**Information supplied:**
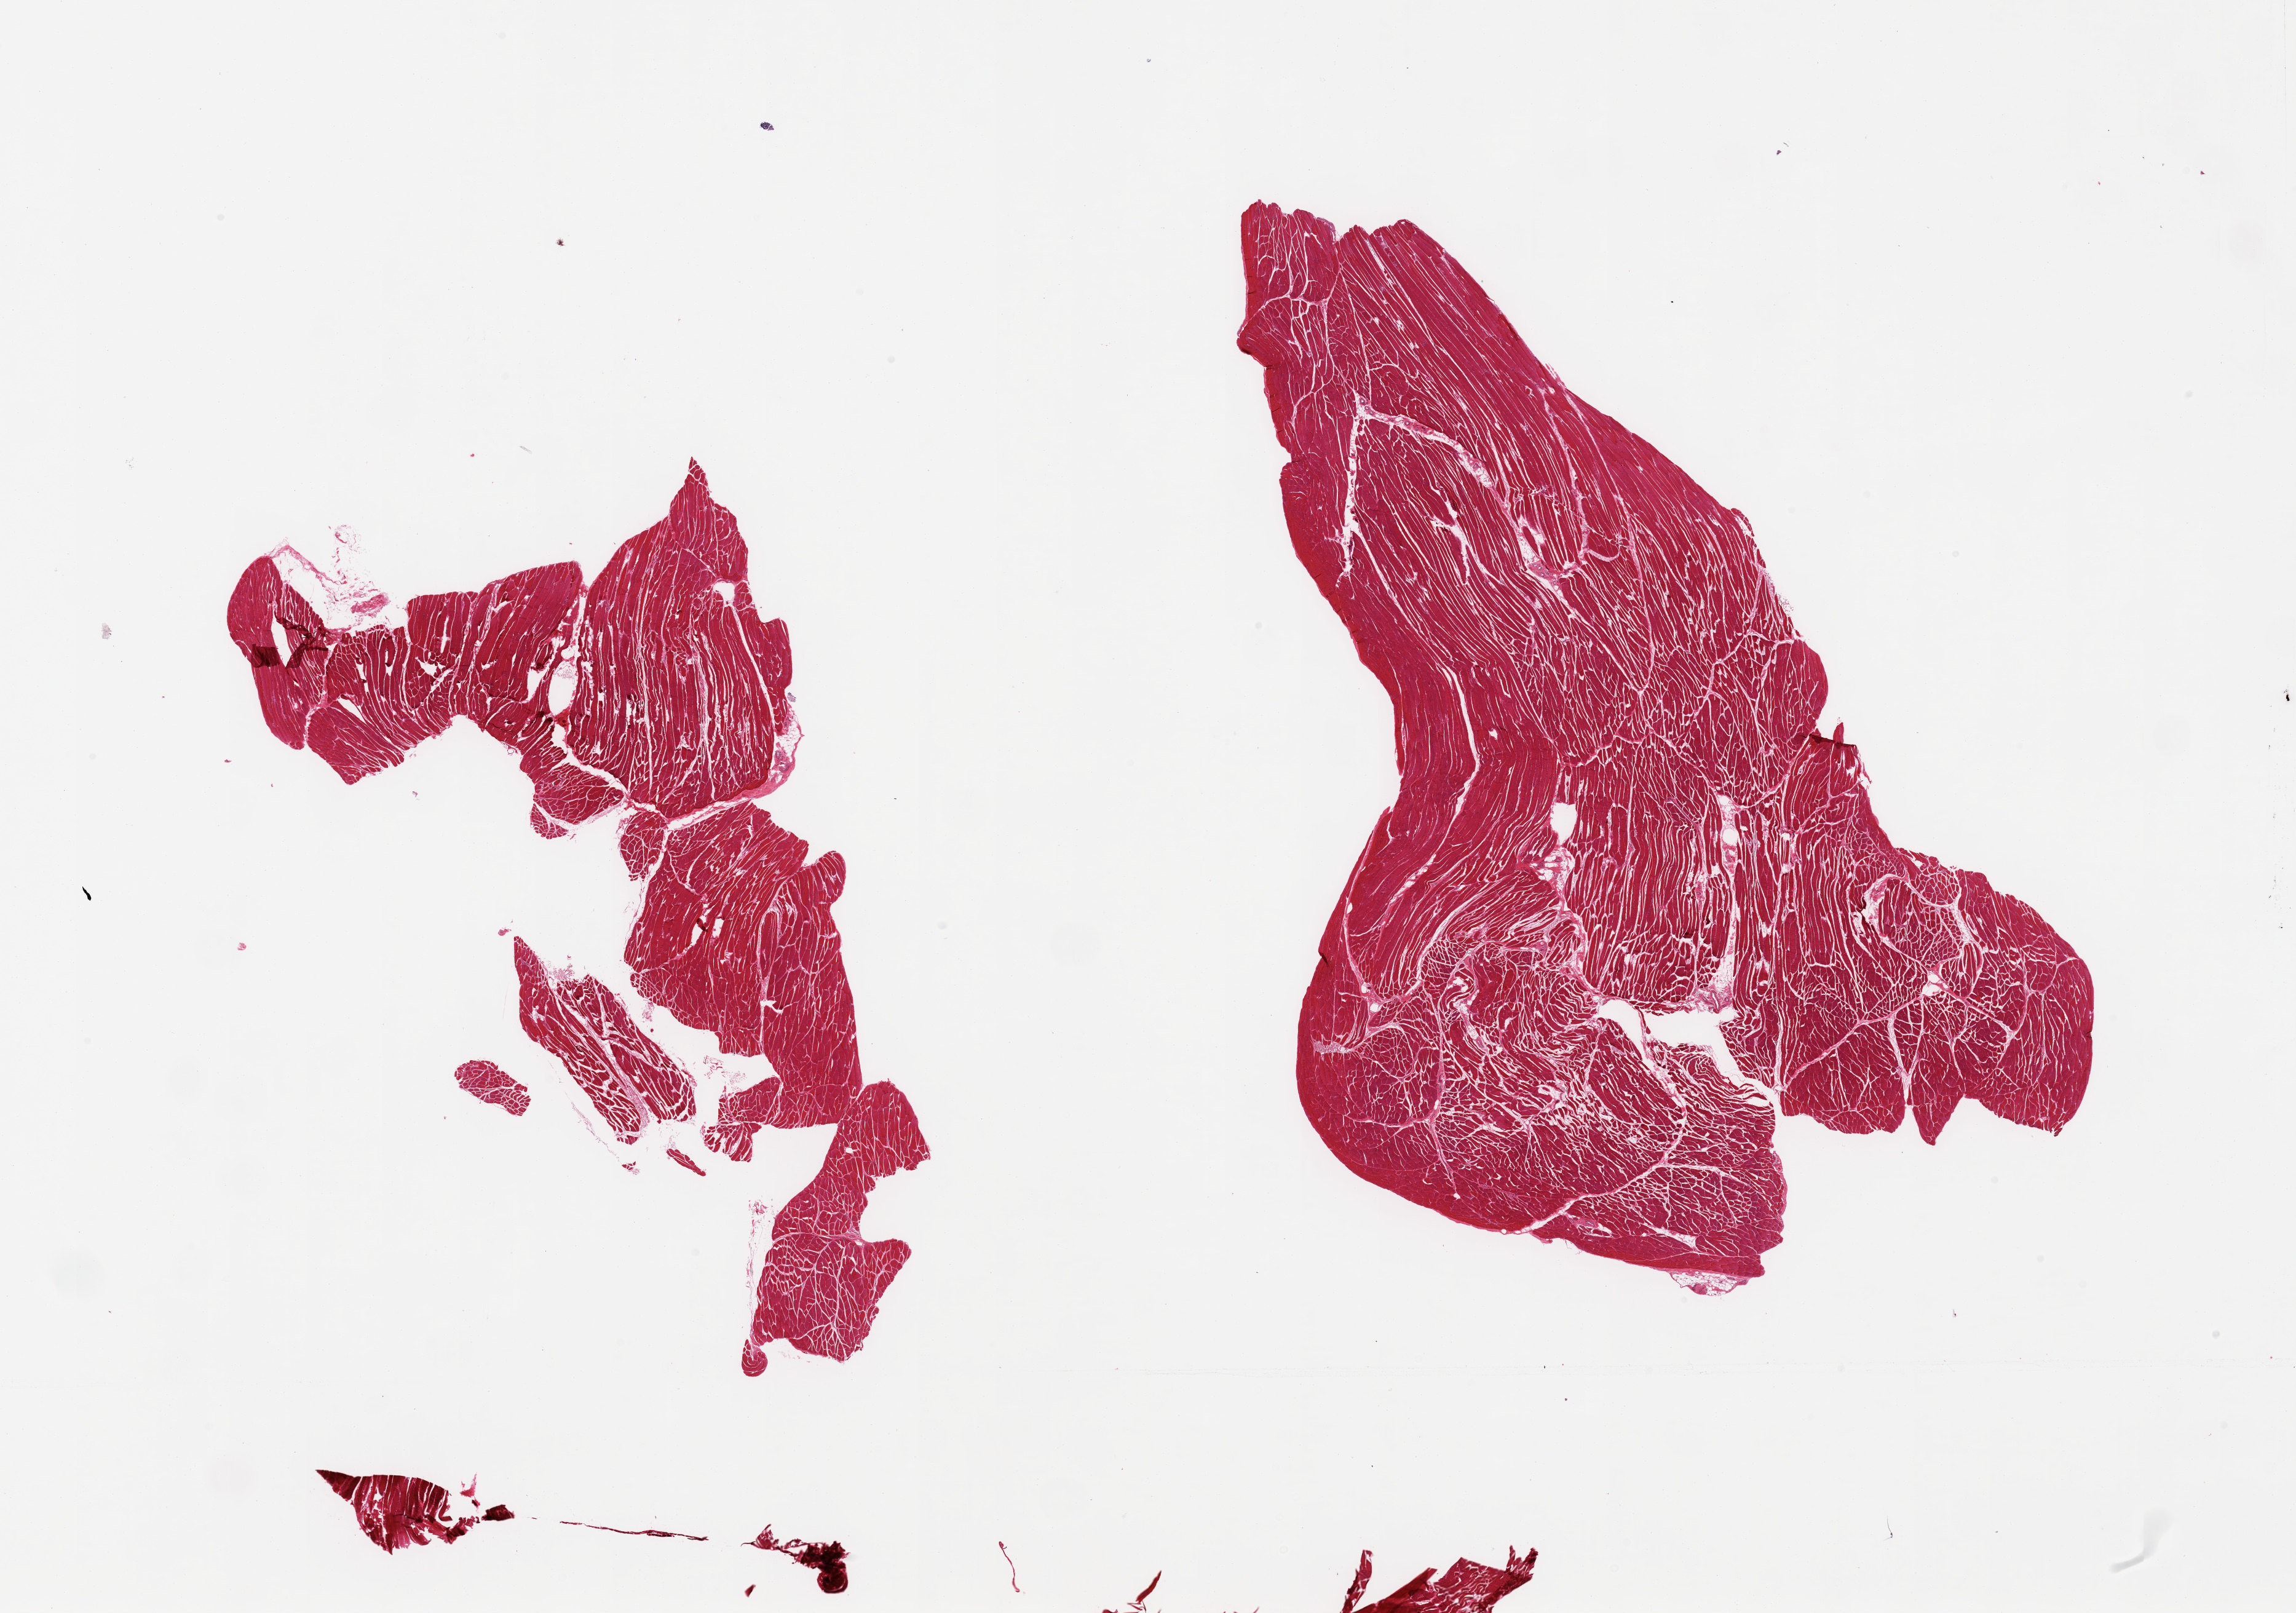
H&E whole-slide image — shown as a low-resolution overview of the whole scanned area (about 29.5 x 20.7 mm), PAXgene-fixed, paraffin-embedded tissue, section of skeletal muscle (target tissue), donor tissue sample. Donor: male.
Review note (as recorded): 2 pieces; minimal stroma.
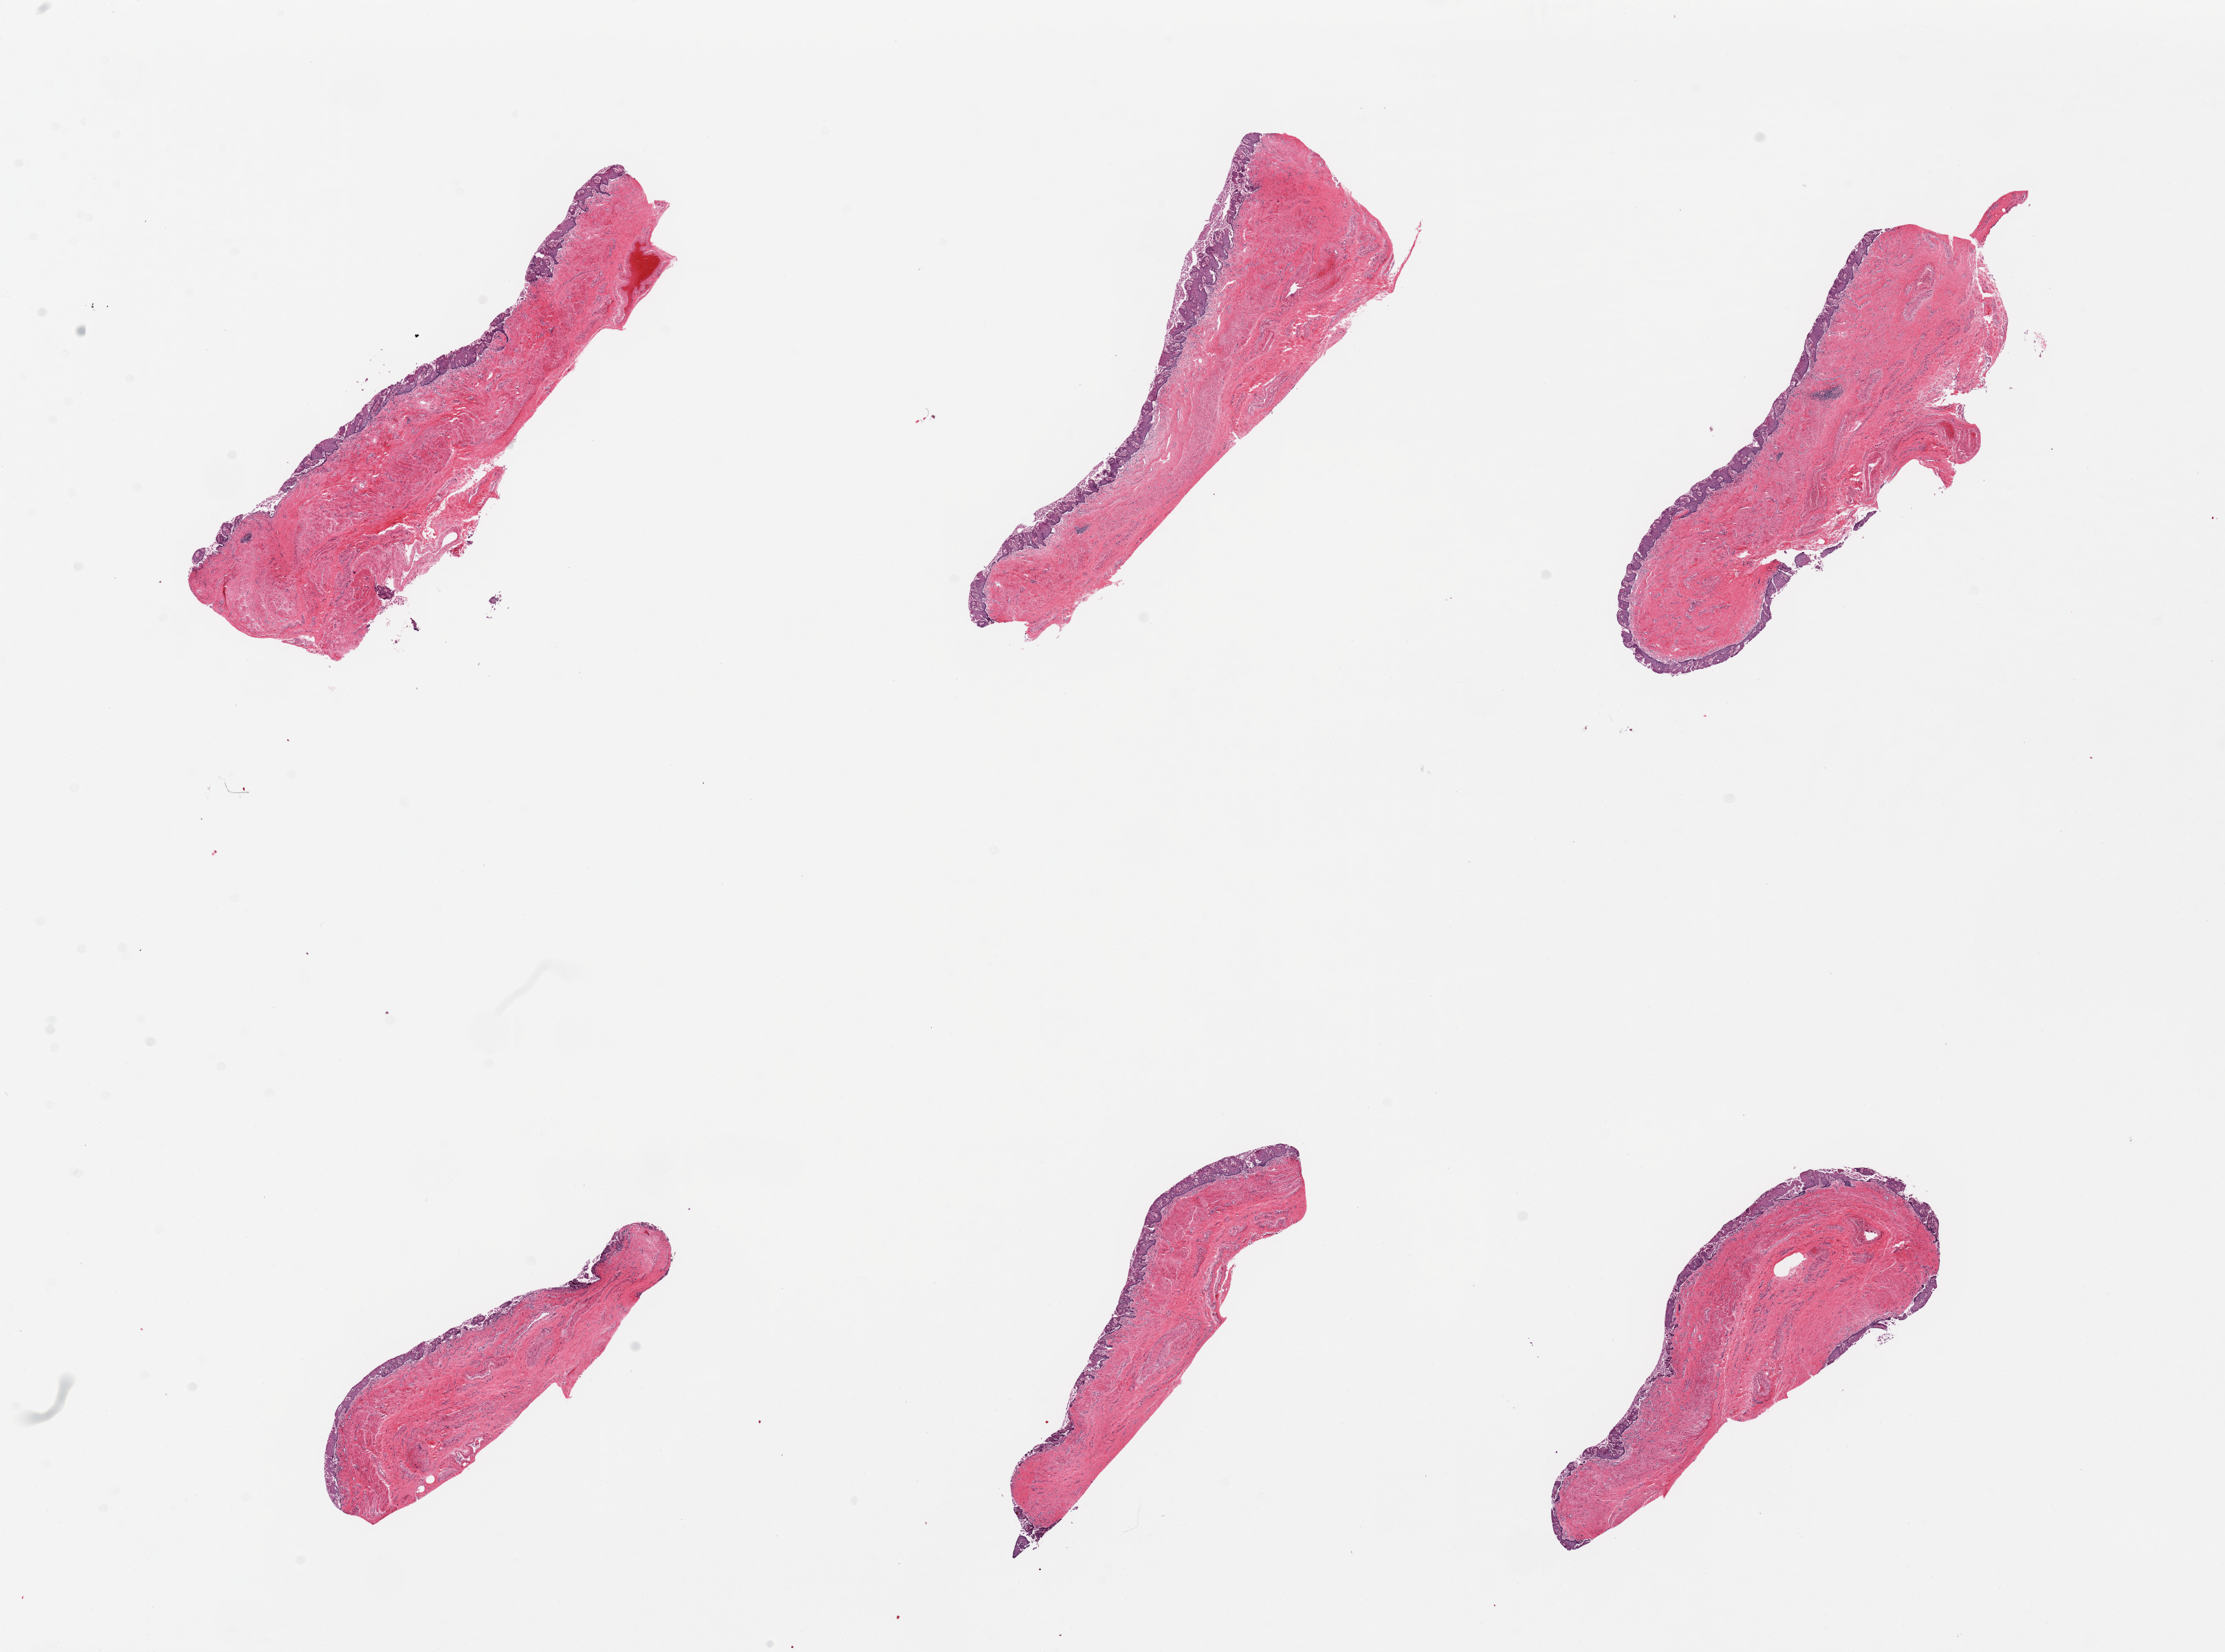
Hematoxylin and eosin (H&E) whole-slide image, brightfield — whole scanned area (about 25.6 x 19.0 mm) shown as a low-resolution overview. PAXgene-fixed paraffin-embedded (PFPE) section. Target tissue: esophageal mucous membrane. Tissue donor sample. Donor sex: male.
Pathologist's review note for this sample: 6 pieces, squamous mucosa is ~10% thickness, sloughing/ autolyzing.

**What this task involves:** Leave the pictures aside and print exactly, and only, the lines from the one with "Review note (as" through the end of the data, both included.

**Exercise solution:**
Review note (as recorded): 2 pieces; minimal stroma.
Hematoxylin and eosin (H&E) whole-slide image, brightfield — whole scanned area (about 25.6 x 19.0 mm) shown as a low-resolution overview. PAXgene-fixed paraffin-embedded (PFPE) section. Target tissue: esophageal mucous membrane. Tissue donor sample. Donor sex: male.
Pathologist's review note for this sample: 6 pieces, squamous mucosa is ~10% thickness, sloughing/ autolyzing.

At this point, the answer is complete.